Pandya's scripts also feature Screenwriting 101 mistakes. Repeatedly, character A will tell character B about character B's achievements or personal life, in what is a clear-as-day attempt to convey those details to the audience. These mistakes, present more so in the early Shoorveer episodes, give way to scenes that fail to grab your interest. This is a result of poor direction too, evident also in how Varma fails to get the same out of Cassandra whose performance was more honest on Rocket Boys. Deshpande's Milind and Chaudhari's Ranjan feel too one note, Khan is pulled between showing a fatherly side and boasting in front of Viraj, and it's only Ralhan who feels out of depth in what's asked of him.

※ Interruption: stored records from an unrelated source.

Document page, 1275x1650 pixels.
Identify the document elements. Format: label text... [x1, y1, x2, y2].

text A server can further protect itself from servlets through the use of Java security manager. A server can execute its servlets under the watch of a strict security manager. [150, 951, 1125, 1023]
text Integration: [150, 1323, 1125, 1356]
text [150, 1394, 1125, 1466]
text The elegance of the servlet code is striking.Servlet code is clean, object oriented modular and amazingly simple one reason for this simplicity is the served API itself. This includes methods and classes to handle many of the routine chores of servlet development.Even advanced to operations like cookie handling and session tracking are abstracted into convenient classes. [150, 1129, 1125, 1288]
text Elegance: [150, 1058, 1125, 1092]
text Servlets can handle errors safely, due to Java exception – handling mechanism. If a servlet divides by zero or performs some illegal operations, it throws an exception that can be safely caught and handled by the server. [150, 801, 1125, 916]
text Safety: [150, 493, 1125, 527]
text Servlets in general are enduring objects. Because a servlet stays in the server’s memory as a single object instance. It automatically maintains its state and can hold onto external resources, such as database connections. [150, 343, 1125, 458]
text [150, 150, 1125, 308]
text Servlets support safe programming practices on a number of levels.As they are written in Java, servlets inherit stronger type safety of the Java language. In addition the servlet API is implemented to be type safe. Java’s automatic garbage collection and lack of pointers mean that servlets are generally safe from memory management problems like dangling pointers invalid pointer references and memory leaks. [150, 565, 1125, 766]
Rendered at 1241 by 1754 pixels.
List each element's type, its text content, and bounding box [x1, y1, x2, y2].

On top of all that, Shoorveer pays little attention to detail — be it in the military manoeuvres or the props that make it to screen. For instance, in the opening 20 minutes, after Milind presents his “detailed” Hawks plan, the Indian PM casually ruffles through it. The document betrays how crudely it's been put together. Not only is it a word-to-word copy-paste of a report by the US Defense Intelligence Agency, it lifts from a document that's about China not India. Except the word “China” has been replaced by “India” in each sentence. As you might expect from a decision so silly, there's no proof reading done, with mentions of the PLA — the Chinese army — still in place. ????♀️
To me, that's a sign of what's wrong with the show. It signals the level of dedication that the makers bring to Shoorveer. One that results in a story with no real target. (It's not a chest-thumping show, thankfully, for the most part anyway.) A TV series with some of the most awful CGI I've ever seen. (The Shoorveer creator claimed they worked with Unreal Engine. If so, Shoorveer is an insult to Unreal's capabilities.) Shoorveer's biggest crime though is that it's just plain boring. Everyone involved behind the scenes has put in the bare minimum, and are more than happy to get that Disney money. The joke is on Hotstar though, for its brand is on — beyond? — the verge of becoming synonymous with these low-effort productions.
All eight episodes of Shoorveer are released Friday, July 15 at 12:30pm IST on Disney+ Hotstar in India and Hulu in the US.